Lawrence (Larry) Lesser (The University of Texas at El Paso)
Abstract
Want a novel and efficient way to engage intro statistics students, especially non-majors? This highly-interactive, fun session offers basic workshop/class-tested experiences and guidance on how/when you and your students can use/create statistical poems or (parody) lyrics to help humanize a course and enhance student learning, motivation, and classroom community in a way that's integrated with learning objectives, not an "add-on". You'll become "well-versed" in how using poetry/lyrics can support recall, confront misconceptions, introduce concepts, explore processes, and make real-world connections.
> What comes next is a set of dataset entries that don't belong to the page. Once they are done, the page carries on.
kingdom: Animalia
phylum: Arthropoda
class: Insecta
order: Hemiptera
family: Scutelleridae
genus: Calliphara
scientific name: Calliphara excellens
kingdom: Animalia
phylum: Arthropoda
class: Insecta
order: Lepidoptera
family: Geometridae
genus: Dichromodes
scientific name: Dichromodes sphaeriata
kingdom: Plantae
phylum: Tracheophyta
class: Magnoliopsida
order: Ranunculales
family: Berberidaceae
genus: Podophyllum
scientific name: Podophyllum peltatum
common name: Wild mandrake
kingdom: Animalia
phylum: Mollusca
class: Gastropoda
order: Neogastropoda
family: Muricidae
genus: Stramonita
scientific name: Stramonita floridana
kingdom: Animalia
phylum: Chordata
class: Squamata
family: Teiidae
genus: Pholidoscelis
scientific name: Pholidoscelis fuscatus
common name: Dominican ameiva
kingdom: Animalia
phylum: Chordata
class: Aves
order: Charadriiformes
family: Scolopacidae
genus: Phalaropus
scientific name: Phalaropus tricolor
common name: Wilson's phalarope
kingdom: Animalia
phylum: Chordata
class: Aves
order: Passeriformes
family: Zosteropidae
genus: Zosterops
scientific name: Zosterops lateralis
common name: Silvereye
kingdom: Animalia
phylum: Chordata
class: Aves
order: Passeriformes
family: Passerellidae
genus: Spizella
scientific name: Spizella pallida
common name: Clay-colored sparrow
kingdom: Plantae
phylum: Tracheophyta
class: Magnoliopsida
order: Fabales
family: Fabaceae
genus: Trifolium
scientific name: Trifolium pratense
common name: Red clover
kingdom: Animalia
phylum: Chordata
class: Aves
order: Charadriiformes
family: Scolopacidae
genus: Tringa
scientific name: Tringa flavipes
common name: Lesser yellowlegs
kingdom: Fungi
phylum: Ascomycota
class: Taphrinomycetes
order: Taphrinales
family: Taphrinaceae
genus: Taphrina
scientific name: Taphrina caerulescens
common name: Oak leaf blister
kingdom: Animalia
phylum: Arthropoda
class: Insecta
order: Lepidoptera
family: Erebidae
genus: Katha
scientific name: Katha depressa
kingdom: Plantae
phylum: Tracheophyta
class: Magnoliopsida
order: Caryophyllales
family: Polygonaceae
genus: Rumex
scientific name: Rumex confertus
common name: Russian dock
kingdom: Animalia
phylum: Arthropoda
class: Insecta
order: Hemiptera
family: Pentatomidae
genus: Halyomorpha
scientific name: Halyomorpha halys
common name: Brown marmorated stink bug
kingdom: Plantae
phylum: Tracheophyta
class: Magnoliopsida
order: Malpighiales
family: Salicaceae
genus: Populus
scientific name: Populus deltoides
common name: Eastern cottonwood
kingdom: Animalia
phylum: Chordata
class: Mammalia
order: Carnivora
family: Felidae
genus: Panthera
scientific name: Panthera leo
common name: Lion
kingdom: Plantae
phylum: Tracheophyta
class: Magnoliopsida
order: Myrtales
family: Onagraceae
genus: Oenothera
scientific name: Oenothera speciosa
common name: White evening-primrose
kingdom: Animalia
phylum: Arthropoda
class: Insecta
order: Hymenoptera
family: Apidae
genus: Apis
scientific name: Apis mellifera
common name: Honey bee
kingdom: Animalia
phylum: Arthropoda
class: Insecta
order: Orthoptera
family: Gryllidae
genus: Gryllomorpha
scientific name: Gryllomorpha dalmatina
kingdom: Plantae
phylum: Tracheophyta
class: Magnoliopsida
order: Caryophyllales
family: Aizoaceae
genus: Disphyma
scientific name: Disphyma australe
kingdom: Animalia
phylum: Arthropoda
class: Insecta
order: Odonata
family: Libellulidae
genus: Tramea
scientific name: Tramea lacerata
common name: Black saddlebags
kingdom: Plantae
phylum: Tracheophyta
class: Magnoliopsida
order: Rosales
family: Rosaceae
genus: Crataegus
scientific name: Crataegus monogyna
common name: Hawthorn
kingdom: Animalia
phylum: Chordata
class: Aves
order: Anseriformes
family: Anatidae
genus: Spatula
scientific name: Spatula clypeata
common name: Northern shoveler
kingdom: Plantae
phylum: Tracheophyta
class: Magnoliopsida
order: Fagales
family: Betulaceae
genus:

No special talent, experience, or music knowledge needed – just curiosity and openness – to readily find connections within the palette of possibilities, from short mnemonic verse/jingle to more open-ended intriguing art! With lyrics and poems, we’ll overview (and note tradeoffs of) various forms (starting with the simplest) and explore examples how statistics concepts can be the work’s subject or inform imagery or form. We’ll share parallels in encountering poems/lyrics or datasets, and share how to integrate examples into lecture or implement poetry/lyric projects. We'll discuss a "useful model" to choose/use existing examples (e.g., from CAUSEweb.org/fun), as well as enjoy no-pressure exercises throughout. You’ll experience open-access web-based resources (e.g., rhymezone.com) to support creating lyrics/poems so bring a device to access the Internet from your Iowa State guest account. The facilitator has given related workshops (eCOTS; MoMath), published 100+ STEM lyrics and 100+ STEM poems, and had related scholarship (e.g., 2025 paper in Teaching Statistics) and NSF grants. Hey, the workshop title and the presenter name (Professor Lesser) each use rhyme!